> Exercise text:
KVOS has produced a variety of local shows over the years. The religious program Anchor first aired in 1968 with host, Pastor Leonard Ericksen. Anchor ran for 30 years, becoming one of the longest running shows of its kind on television. KVOS also produced many news, feature, public affairs, and informational programs as well. The 10:30 Report, Weeks End and Cana West helped launch the careers of well known names such as Andy Anderson and Al Swift, who both went on to successful careers in politics. Some other feature programs have included Kids Stuff, Pacific Style, Pacific Issues, Sports Probe, To Serve and Protect and Red's Classic Theatre with famed B.C. radio personality Red Robinson from 1989 to 2001. Another famous B.C. radio personality, Jack Cullen, hosted Owl Prowl Television Theatre in the 1950s: two reels of footage from that show are held by the City of Vancouver Archives.

During the 1970s and 1980s, KVOS ran a number of British comedy programs each evening, such as On the Buses, The Benny Hill Show, Dave Allen at Large and The Two Ronnies. It was also the only non-PBS (and only commercial) station in the U.S. to air Doctor Who from 1983 to 1993.

===News programming===
On the morning of May 21, 1990, NewsView began broadcasts, originally starting as a half-hour show. NewsView featured a variety of local and regional news, sports, and weather for northwest Washington and the border communities of British Columbia. The first anchor was Cyndy Glenn, followed by Michele Higgins, Susan Cowden, Crystal King, Cara Buckingham, and Ty Ray. Reporters included Jeff Wyngaert, Amy Cloud, Dave Sienko and Joe Bates, while weather duties were covered (in the early years) by Jeff Kelly and Dave George, then Dan Leniczek, Dave Sienko, and Greg Otterholt. The newscast debuted at 6:30 a.m., and eventually expanded to a 90-minute show from 6:30 to 8 a.m. Due to low advertising revenues, however, KVOS ended NewsView on January 23, 2007, after 16½ years on the air. Various syndicated programming replaced NewsView in the 6:30–8 a.m. time slots. Alongside NewsView, KVOS also broadcast hourly weather updates and local forecasts at the top of every hour, under the title WeatherView; these updates were introduced in the 1980s, and ended by the mid 2000s decade.

(Collected data entries)
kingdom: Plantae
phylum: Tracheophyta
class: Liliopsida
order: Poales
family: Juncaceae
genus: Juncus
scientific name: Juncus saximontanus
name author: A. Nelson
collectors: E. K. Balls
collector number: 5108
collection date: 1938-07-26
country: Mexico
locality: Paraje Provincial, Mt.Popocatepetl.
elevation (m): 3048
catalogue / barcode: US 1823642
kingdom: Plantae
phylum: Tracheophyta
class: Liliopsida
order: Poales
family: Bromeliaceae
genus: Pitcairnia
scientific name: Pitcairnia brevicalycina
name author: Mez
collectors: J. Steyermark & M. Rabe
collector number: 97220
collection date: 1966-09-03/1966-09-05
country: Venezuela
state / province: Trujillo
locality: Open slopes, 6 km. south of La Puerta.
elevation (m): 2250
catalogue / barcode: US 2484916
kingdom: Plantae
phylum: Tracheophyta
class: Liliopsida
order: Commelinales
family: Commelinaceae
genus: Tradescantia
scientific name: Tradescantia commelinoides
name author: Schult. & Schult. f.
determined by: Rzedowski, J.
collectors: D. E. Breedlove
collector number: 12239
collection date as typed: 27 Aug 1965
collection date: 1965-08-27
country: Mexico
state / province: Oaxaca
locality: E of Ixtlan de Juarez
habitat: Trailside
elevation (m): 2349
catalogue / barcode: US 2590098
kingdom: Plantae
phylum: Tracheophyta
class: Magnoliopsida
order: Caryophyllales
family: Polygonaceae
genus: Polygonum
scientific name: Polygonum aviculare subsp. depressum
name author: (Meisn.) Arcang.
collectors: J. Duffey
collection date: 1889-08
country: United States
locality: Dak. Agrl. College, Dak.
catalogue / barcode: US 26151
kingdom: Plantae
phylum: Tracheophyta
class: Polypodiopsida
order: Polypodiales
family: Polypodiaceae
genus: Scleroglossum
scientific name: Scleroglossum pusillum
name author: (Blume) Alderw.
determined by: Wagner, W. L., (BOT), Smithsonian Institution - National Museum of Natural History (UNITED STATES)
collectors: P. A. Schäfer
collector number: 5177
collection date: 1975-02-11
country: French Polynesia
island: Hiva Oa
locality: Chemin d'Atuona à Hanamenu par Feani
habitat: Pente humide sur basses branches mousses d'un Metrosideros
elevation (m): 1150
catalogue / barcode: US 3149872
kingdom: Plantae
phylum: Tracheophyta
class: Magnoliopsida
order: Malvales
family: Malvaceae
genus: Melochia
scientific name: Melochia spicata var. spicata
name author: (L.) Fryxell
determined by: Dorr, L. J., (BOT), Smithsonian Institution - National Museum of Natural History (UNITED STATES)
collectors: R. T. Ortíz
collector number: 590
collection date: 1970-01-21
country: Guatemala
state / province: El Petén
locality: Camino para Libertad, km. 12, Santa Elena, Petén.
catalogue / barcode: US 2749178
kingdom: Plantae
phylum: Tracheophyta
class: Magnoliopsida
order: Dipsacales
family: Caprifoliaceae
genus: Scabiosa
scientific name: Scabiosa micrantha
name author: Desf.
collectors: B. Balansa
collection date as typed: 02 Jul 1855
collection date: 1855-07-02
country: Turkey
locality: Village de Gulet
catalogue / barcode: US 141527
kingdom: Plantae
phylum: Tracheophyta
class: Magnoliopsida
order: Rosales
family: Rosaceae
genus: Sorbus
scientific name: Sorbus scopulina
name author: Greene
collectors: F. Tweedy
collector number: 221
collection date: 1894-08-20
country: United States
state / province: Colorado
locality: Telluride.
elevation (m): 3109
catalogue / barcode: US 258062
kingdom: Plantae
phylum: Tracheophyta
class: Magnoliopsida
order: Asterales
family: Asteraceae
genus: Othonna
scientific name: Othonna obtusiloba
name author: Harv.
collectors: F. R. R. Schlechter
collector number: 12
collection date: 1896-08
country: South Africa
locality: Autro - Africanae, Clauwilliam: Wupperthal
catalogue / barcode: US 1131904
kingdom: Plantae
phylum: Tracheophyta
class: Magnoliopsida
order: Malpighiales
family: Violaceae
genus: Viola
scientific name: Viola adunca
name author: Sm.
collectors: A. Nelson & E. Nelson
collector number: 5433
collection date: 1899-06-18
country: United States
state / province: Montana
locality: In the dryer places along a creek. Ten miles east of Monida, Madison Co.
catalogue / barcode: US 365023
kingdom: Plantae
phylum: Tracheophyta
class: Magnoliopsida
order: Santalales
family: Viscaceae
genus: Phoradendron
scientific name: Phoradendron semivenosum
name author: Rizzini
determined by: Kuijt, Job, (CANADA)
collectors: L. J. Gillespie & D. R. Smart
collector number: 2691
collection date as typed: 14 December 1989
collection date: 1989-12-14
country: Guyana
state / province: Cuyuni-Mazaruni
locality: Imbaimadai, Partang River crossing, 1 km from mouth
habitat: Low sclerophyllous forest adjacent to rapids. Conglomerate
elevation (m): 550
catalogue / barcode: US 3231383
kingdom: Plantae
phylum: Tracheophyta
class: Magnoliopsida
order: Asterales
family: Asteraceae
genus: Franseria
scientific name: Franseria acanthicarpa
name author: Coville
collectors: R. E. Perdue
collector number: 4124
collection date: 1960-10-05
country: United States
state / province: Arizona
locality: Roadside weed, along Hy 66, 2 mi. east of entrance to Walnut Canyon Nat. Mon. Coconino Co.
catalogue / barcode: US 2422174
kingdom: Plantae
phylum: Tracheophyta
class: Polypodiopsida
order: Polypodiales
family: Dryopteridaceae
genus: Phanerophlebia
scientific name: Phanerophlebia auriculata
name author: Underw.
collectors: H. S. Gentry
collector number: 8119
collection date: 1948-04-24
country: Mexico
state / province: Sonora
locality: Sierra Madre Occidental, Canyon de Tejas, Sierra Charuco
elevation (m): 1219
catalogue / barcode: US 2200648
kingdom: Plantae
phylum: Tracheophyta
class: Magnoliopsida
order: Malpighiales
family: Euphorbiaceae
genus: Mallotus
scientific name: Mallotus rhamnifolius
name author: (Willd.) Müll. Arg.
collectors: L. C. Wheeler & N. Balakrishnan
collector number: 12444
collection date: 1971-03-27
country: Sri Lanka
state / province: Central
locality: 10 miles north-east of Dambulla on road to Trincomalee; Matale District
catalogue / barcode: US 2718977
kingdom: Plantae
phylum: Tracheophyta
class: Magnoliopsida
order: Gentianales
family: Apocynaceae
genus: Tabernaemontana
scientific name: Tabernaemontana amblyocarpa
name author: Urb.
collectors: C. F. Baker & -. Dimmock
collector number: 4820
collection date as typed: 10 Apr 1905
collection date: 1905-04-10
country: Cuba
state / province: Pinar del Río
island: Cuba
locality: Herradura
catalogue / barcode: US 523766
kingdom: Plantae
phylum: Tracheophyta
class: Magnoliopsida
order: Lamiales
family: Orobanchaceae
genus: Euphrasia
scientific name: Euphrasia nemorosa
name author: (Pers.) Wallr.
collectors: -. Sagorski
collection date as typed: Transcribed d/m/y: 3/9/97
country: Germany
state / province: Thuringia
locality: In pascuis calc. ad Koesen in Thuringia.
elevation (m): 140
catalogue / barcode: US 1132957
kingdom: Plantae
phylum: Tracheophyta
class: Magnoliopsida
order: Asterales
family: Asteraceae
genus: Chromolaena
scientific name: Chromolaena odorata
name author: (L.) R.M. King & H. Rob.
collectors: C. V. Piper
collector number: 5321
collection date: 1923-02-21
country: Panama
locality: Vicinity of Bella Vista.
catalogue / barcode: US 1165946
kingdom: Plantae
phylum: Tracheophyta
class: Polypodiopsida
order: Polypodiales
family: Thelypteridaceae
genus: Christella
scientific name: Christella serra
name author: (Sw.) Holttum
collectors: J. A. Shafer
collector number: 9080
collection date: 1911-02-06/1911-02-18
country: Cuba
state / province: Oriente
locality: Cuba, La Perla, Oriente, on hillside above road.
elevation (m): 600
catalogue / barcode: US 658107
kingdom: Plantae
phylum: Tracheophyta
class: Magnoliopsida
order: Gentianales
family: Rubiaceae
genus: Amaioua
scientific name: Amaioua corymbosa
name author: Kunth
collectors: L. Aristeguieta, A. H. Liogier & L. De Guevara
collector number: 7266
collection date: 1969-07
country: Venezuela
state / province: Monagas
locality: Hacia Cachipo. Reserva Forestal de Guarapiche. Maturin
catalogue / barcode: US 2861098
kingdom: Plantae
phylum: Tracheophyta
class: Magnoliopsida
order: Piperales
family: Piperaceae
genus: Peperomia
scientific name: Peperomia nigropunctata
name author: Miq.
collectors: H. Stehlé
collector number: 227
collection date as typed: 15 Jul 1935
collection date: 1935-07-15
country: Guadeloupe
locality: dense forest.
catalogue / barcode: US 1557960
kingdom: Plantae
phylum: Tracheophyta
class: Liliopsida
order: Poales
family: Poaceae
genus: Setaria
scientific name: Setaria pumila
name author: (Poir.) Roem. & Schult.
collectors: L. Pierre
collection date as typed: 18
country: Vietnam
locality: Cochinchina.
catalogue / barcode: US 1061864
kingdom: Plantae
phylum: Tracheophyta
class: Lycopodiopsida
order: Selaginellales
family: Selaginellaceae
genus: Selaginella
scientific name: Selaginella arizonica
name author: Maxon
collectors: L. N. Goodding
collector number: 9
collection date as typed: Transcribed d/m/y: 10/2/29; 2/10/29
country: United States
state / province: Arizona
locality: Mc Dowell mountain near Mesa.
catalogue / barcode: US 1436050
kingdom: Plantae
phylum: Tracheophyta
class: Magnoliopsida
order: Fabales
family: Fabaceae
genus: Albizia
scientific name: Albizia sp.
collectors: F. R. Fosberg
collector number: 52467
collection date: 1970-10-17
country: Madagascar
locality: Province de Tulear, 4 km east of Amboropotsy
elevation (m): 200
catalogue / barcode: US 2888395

> Work to be completed:
Carry on the text about KVOS programming from where it stops. These rows were gathered from a separate source.

> Answer to the problem:
KVOS began airing Northwest Notebook, hosted by Ty Ray, in February 2007. The show featured interviews with newsmakers from Northwest Washington and the Lower Mainland. Ray also hosted Daily Planner, a community calendar that aired six times a day. It has since gone off the air.

==Technical information==

===Subchannels===
The station's signal is multiplexed:

Subchannels of KVOS-TV
| Subchannel | Res.Tooltip Display resolution | Short name | Programming |
| 12.1 | 720p | KVOS-HD | Univision |
| 12.2 | 480i | MOVIES | Movies! |
| 12.3 | MeTV | MeTV (KFFV) |
| 12.4 | CATCHY | Catchy Comedy |
| 12.5 | START | Start TV |
| 12.6 | MeTV+ | MeTV+ |
| 12.7 | STORY | Story Television |
| 12.8 | HEROES | Heroes & Icons (KFFV) |
| 12.9 | 720p | TOONS | MeTV Toons |

===Analog-to-digital conversion===
KVOS-TV shut down its analog signal, over VHF channel 12, on February 17, 2009, as part of the federally mandated transition from analog to digital television (which Congress had moved the previous month to June 12). The station's digital signal remained on its pre-transition UHF channel 35, using virtual channel 12.

===600 MHz auction===
As result of the FCC's 600 MHz auction, KVOS moved to channel 14 due to spectrum repacking on October 19, 2019.